Proteins PblA and PblB of Streptococcus mitis, which promote binding to human platelets, are encoded within a lysogenic bacteriophage

Abstract

The binding of platelets by bacteria is a proposed central mechanism in the pathogenesis of infective endocarditis. Platelet binding by Streptococcus mitis strain SF100 (an endocarditis isolate) was recently shown to be mediated in part by the surface proteins PblA and PblB. The genes encoding PblA and PblB are clustered with genes nearly identical to those of streptococcal phages r1t, 01205, and Dp-1, suggesting that pblA and pblB might reside within a prophage. To address this possibility, cultures of SF100 were exposed to either mitomycin C or UV light, both of which are known to induce the lytic cycle of many temperate phages. Both treatments caused a significant increase in the transcription of pblA. Treatment with mitomycin C or UV light also caused a substantial increase in the expression of PblA and PblB, as detected by Western blot analysis of proteins in the SF100 cell wall. By electron microscopy, phage particles were readily visible in the supernatants from induced cultures of SF100. The phage, designated SM1, had a double-stranded DNA genome of approximately 35 kb. Southern blot analysis of phage DNA indicated that pblA and pblB were contained within the SM1 genome. Furthermore, Western blot analysis of phage proteins revealed that both PblA and PblB were present in the phage particles. These findings indicate that PblA and PblB are encoded by a lysogenic bacteriophage, which could facilitate the dissemination of these potential virulence determinants to other bacterial pathogens.

FIG. 1

Map of the pblAB locus in S. mitis strains SF100 and PS344. The pblAB locus is an apparent mosaic of streptococcal phage sequences. ORF1, ORF2, ORF3, and pblA are similar to sequences of the L. lactis phage r1t. pblB is similar to an S. thermophilus phage 01205 gene encoding a tail fiber protein.

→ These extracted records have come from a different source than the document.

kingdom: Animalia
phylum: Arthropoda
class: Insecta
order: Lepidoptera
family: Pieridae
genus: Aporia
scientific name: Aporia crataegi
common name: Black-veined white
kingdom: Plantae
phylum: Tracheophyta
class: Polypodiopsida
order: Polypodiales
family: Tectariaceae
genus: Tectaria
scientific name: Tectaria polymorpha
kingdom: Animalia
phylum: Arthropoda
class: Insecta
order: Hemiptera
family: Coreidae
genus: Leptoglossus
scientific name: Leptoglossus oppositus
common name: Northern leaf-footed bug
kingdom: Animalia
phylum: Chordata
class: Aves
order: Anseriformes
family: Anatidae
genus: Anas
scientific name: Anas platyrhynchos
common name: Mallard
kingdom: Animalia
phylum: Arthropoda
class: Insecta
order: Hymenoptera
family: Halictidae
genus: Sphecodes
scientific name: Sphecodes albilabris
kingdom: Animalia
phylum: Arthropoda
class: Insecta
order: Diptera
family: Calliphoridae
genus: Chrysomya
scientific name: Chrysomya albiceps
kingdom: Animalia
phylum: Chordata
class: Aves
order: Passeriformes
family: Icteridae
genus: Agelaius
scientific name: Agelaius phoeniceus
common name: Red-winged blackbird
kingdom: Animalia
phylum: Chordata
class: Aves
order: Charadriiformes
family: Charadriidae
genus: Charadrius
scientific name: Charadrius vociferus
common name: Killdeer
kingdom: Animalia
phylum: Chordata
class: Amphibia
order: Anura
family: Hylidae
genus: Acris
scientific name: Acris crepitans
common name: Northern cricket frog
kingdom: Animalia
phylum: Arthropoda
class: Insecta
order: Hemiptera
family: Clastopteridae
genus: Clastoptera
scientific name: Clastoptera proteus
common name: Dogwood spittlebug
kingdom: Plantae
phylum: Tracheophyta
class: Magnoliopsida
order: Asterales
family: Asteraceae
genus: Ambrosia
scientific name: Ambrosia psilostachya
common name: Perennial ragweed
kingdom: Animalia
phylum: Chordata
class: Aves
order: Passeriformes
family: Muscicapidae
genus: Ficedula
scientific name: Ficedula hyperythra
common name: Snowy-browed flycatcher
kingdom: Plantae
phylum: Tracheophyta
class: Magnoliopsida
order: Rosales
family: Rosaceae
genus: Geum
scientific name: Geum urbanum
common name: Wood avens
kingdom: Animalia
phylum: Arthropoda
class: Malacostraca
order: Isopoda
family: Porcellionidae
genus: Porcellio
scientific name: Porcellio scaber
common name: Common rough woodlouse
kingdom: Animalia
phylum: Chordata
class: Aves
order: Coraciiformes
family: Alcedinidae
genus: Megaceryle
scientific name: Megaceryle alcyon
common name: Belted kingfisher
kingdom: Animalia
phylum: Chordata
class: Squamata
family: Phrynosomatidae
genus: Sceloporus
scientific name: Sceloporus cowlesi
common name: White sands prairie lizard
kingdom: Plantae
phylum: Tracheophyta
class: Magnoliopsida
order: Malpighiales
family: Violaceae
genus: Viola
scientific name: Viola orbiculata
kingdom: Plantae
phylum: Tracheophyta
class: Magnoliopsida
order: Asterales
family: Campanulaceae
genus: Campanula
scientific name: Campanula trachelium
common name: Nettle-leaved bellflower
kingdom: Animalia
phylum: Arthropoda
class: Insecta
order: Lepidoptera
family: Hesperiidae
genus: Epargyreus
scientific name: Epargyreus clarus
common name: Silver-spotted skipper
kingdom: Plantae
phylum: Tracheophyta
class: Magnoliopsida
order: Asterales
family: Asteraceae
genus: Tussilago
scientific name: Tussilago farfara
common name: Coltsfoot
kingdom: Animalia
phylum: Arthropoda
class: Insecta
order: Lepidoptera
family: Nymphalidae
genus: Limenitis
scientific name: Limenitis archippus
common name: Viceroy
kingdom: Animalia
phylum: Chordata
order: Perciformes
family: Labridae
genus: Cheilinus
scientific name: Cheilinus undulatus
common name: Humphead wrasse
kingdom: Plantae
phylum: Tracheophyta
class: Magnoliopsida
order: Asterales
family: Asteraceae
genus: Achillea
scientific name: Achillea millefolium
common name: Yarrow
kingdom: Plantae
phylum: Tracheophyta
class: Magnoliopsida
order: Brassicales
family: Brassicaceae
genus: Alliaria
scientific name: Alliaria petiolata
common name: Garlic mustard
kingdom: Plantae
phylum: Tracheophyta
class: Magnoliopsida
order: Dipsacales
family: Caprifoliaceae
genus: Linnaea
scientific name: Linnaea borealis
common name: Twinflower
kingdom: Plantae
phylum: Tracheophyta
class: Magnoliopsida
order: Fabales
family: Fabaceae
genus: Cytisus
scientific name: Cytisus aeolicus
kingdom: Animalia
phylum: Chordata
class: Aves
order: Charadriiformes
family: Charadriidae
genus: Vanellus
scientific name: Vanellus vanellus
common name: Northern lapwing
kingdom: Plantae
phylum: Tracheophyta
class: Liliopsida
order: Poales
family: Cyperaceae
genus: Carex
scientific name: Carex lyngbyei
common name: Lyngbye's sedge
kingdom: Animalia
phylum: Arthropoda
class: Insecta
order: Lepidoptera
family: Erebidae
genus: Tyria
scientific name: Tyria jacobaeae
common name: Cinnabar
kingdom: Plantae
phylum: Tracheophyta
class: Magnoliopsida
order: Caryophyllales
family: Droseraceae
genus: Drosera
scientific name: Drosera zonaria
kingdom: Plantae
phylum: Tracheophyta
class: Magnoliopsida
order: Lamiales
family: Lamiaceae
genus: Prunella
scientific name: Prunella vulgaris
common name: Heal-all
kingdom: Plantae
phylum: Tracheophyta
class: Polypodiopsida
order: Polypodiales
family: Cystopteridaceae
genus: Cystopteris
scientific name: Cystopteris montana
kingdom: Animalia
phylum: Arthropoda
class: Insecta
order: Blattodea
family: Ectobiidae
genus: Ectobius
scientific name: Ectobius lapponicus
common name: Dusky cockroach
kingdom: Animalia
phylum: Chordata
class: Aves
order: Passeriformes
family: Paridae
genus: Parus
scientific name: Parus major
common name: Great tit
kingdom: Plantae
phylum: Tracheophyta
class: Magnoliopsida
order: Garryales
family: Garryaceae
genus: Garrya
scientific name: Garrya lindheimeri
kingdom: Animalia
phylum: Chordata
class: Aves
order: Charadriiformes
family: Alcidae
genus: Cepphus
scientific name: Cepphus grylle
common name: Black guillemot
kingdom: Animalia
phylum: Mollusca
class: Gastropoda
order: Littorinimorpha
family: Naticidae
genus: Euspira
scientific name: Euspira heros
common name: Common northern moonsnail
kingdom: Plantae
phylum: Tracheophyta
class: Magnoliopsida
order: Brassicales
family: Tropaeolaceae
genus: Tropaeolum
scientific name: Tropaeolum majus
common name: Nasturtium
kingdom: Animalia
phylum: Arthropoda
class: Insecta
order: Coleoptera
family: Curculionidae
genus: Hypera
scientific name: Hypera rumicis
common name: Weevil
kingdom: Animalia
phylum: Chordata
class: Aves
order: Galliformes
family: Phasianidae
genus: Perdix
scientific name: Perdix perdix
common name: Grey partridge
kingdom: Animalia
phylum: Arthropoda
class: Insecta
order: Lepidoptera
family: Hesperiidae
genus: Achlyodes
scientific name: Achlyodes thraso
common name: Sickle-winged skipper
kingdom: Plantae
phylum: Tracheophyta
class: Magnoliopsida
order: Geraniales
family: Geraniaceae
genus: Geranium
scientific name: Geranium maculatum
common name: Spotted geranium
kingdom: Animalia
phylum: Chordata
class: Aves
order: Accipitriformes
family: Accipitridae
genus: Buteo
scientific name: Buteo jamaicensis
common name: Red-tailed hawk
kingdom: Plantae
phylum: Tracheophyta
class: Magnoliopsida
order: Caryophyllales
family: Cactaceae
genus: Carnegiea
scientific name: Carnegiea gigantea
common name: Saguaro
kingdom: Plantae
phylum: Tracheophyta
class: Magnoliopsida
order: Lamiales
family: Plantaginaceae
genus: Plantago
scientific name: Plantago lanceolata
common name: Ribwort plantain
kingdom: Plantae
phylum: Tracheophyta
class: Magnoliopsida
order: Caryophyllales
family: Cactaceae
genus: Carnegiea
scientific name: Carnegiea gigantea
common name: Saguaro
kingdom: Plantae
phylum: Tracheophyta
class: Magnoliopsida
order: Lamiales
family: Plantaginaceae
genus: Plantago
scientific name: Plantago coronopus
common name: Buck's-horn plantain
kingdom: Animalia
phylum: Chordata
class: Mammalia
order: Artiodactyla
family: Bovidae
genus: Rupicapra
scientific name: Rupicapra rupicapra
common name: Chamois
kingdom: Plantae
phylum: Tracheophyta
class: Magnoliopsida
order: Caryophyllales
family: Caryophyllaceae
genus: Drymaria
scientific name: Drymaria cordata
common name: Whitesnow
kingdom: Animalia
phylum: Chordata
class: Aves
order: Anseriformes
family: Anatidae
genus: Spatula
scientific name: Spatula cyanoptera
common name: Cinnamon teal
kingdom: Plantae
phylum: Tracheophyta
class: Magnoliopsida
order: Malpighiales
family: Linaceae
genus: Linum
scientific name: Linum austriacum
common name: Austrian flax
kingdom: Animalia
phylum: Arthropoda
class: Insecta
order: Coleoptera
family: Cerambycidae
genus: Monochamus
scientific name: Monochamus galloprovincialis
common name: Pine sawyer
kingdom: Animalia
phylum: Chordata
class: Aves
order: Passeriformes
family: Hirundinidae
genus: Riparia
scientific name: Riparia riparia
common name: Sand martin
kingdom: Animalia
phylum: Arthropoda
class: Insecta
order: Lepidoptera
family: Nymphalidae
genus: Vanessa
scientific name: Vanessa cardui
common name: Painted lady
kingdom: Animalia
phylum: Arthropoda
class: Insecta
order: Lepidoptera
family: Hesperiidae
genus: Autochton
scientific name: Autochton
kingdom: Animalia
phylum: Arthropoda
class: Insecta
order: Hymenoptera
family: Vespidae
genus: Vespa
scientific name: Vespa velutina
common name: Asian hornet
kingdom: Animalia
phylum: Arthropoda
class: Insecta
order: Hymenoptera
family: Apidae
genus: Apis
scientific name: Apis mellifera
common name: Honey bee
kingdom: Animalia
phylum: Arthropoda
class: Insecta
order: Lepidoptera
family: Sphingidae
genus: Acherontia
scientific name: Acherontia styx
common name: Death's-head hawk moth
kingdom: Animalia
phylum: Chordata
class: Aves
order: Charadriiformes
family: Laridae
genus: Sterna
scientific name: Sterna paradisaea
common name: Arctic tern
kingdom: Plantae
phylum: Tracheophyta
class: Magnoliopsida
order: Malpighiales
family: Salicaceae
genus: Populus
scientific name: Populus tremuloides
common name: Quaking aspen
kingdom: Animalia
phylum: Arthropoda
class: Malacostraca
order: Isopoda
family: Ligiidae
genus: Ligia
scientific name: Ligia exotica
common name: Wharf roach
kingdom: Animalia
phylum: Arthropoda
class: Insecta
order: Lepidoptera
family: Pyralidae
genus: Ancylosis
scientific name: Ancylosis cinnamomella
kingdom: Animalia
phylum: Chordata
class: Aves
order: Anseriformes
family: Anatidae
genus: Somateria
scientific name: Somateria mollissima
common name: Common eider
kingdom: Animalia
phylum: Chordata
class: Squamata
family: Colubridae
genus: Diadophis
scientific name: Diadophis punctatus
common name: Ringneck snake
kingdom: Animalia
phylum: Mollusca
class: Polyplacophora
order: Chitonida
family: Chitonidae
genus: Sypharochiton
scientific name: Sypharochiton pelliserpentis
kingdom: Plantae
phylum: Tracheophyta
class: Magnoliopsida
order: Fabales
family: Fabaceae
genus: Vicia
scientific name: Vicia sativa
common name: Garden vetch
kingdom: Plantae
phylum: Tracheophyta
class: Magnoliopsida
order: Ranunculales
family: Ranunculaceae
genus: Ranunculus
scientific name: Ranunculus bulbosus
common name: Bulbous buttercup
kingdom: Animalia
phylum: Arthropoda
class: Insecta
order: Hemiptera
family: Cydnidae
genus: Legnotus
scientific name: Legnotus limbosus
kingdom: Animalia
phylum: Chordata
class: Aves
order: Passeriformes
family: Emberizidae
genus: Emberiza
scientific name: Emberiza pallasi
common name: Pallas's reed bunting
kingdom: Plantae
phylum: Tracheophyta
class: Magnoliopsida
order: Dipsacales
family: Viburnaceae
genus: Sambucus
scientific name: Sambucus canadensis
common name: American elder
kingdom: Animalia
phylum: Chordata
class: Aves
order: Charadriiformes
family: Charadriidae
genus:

ORF4, ORF5, ORF6, and ORF8 are not similar to any sequences reported in GenBank. ORF7 and lys are similar to sequences of the S. pneumoniae phage Dp-1. In PS344, the pblAB locus was replaced with the integrative vector pVA891. EcoRI sites (E), as well as select BglII (B) and HindIII (H) sites, are indicated.

FIG. 2

Induction of pblA transcription by mitomycin C and UV light. S. mitis strains carrying a lacZ transcriptional fusion in pblA in the forward orientation (strain PS291) or in the reverse orientation (strain PS294) were treated with mitomycin C (+MC) or UV light (+UV). Transcription was monitored by measuring the production of β-galactosidase. An asterisk denotes a value that was significantly different (P < 0.0001) from that of untreated cultures (control).

FIG. 3

Western blot analysis of PblA and PblB production in uninduced and induced cultures. Proteins were extracted from untreated cultures of PS344 (lane 1), SF100 (lane 2), and cultures of SF100 treated with mitomycin C (lane 3) or UV light (lane 4). Blots were probed with either anti-PblA serum (A) or anti-PblB serum (B).

FIG. 4

Electron micrographs of purified phage SM1 (A) and SM1ΔAB (B). Note the absence of tails in particles of phage SM1ΔAB. Bar, 100 nm.

FIG. 5

Ethidium bromide stain of phage genomic DNA. DNA from phage SM1 (lanes 1 and 2) or from phage SM1ΔAB (lanes 3 and 4) was digested with EcoRI and then separated by electrophoresis though a 0.7% agarose gel. The samples in lanes 2 and 4 were heated for 10 min at 70°C prior to loading, which led to the shift of a large submolar fragment (large arrow) to two smaller fragments (small arrows).

FIG. 6

Southern blot of phage SM1 genomic DNA and SF100 chromosomal DNA. Lanes 1, 3, and 5 contain phage DNA. Lanes 2, 4, and 6 contain chromosomal DNA. DNA was digested with EcoRI, and membranes were hybridized with probes corresponding to pblA (lanes 1 and 2), pblB (lanes 3 and 4), or pblT (lanes 5 and 6). One of two pblB fragments is a different size in the phage DNA (lane 3) than in the SF100 chromosomal DNA (lane 4), which indicates the presence of an attachment site within these fragments.

FIG. 7

Western blot analysis of PblA and PblB in purified phage. Lanes 1 and 3 contain phage SM1, and lanes 2 and 4 contain phage SM1ΔAB. Lanes 1 and 2 were probed with anti-PblA serum. Lanes 3 and 4 were probed with anti-PblB serum.